(Page segmentation data)
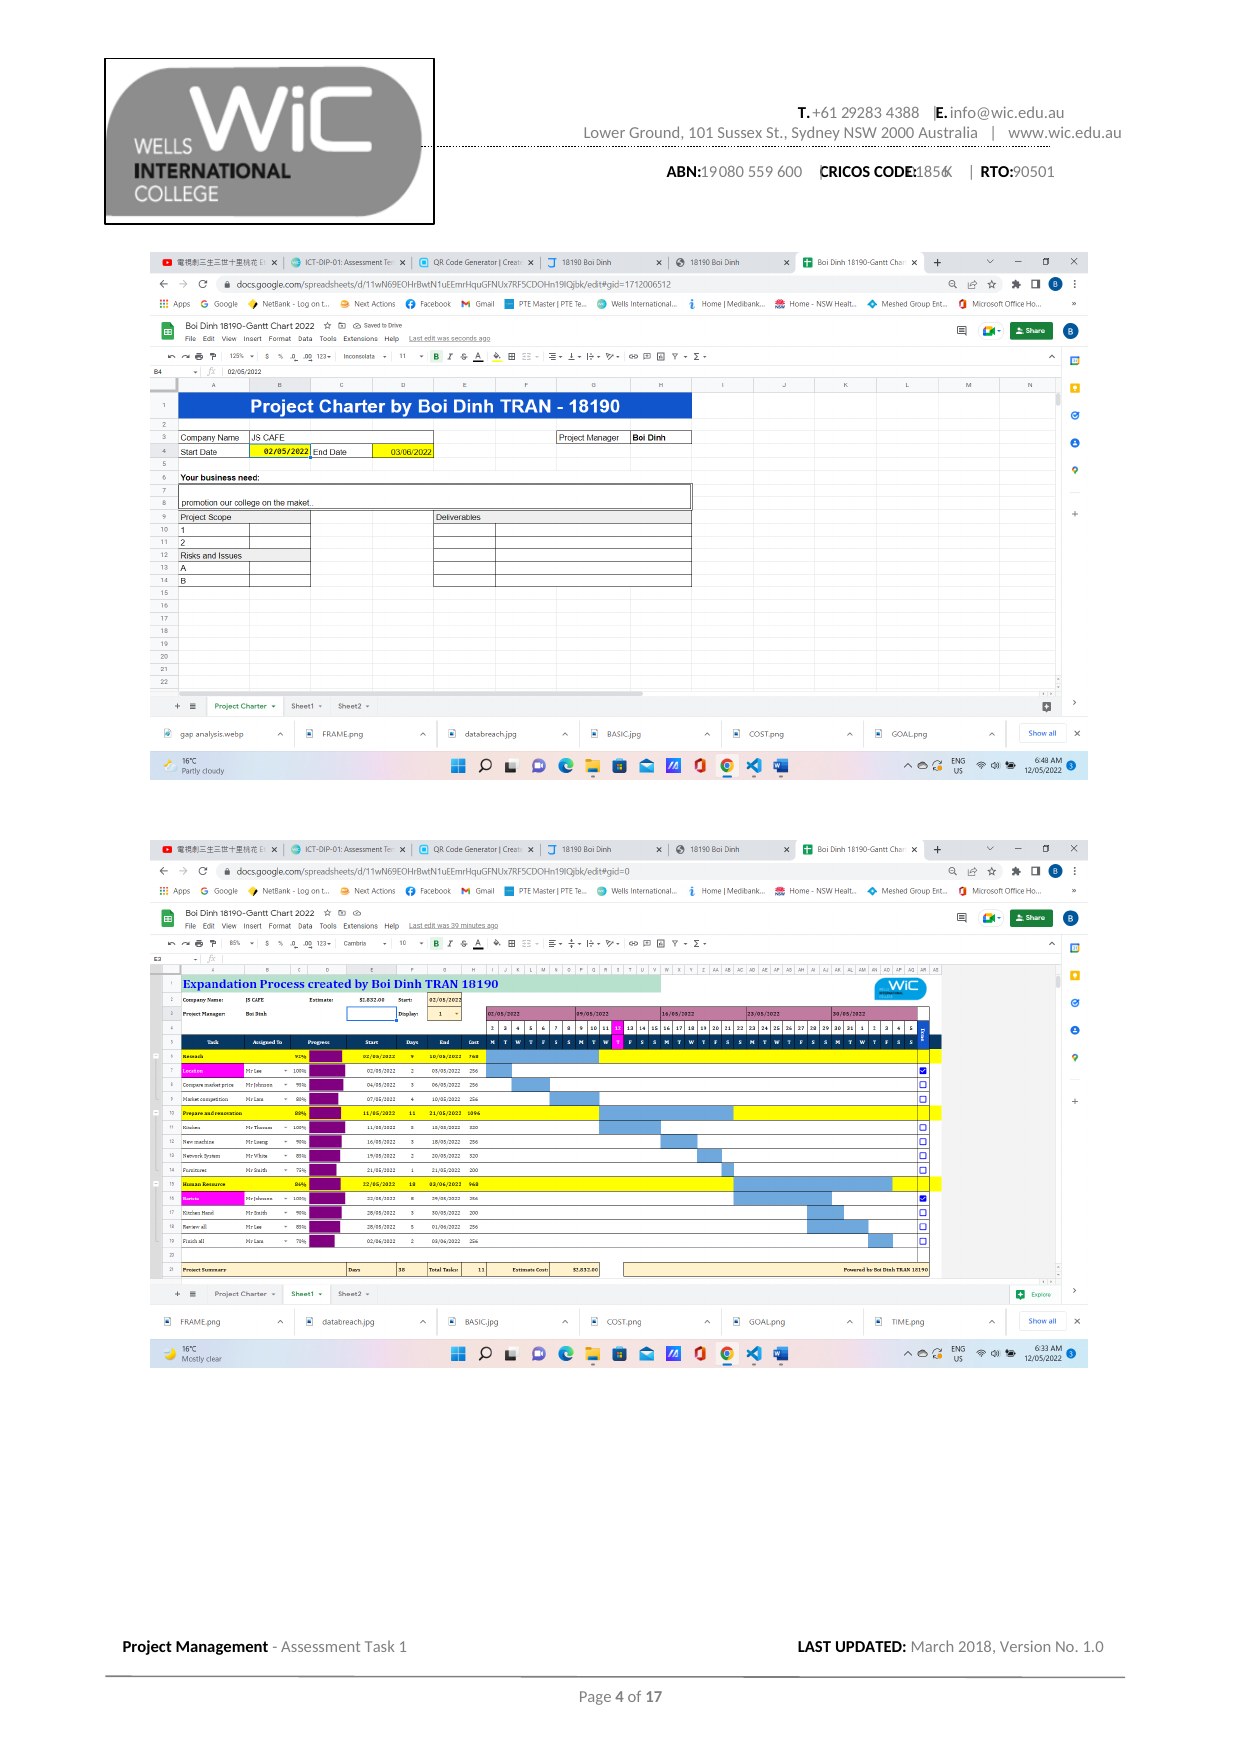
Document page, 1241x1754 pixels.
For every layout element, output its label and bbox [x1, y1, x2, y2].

picture [150, 252, 1088, 780]
picture [150, 840, 1088, 1368]
picture [106, 59, 433, 223]
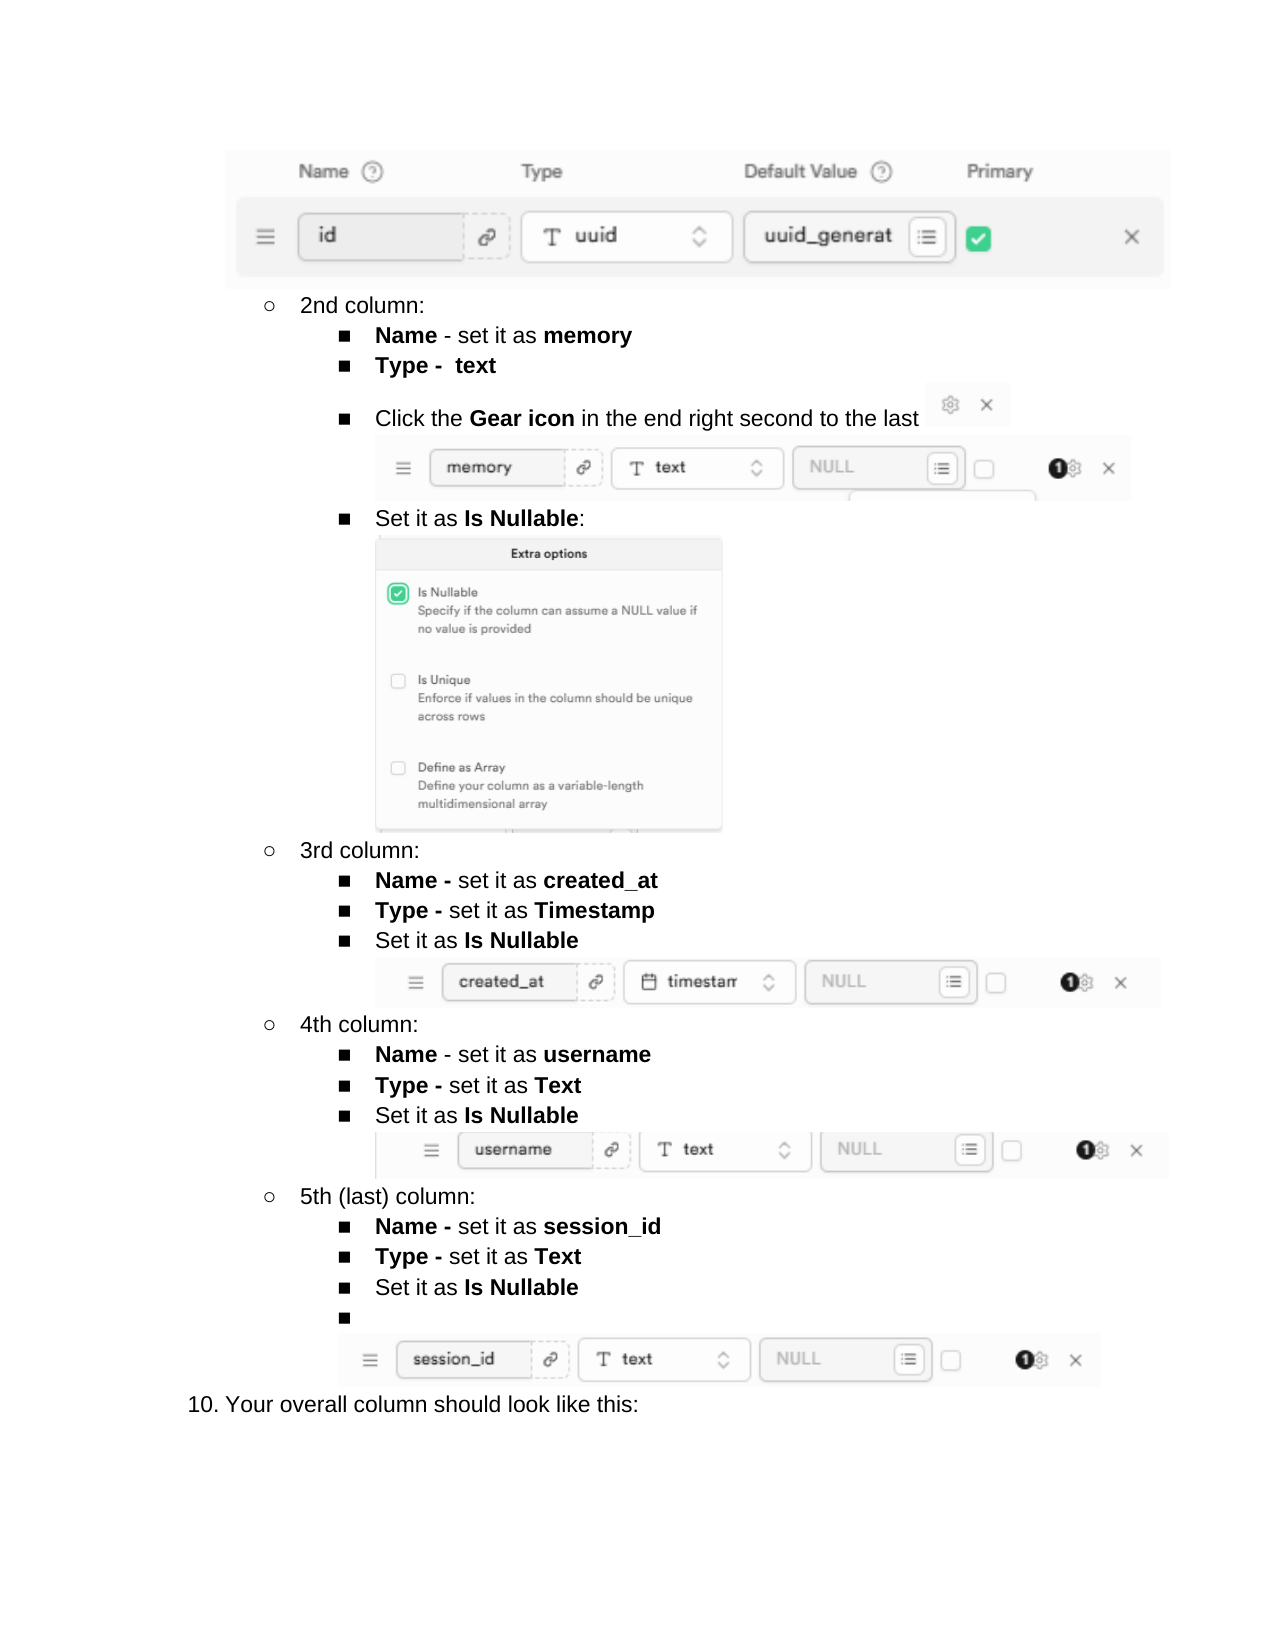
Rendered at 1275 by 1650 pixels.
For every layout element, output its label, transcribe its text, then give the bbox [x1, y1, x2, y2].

list Set it as Is Nullable [337, 1102, 1125, 1128]
list Type - set it as Text [337, 1243, 1125, 1269]
list Set it as Is Nullable [337, 1273, 1125, 1300]
list 2nd column: [262, 292, 1125, 318]
list 5th (last) column: [262, 1183, 1125, 1209]
picture [375, 535, 723, 833]
picture [337, 1333, 1102, 1387]
list Type - set it as Timestamp [337, 897, 1125, 923]
picture [375, 1132, 1169, 1179]
list Name - set it as created_at [337, 867, 1125, 893]
picture [925, 382, 1010, 427]
picture [375, 957, 1161, 1008]
list Type - text [337, 352, 1125, 379]
list Name - set it as memory [337, 322, 1125, 349]
list Click the Gear icon in the end right second to the last [337, 383, 1125, 431]
list Set it as Is Nullable [337, 927, 1125, 953]
list Name - set it as username [337, 1041, 1125, 1068]
list 3rd column: [262, 837, 1125, 863]
picture [375, 435, 1132, 501]
list Type - set it as Text [337, 1072, 1125, 1098]
list Your overall column should look like this: [187, 1391, 1125, 1417]
picture [225, 150, 1172, 289]
list Name - set it as session_id [337, 1213, 1125, 1239]
list 4th column: [262, 1011, 1125, 1038]
list Set it as Is Nullable: [337, 505, 1125, 531]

> WHAT THE TASK REQUIRES: Across the entries, how many lines contain the word "pixels"? State that number and nothing else.

> ANSWER SECTION: 2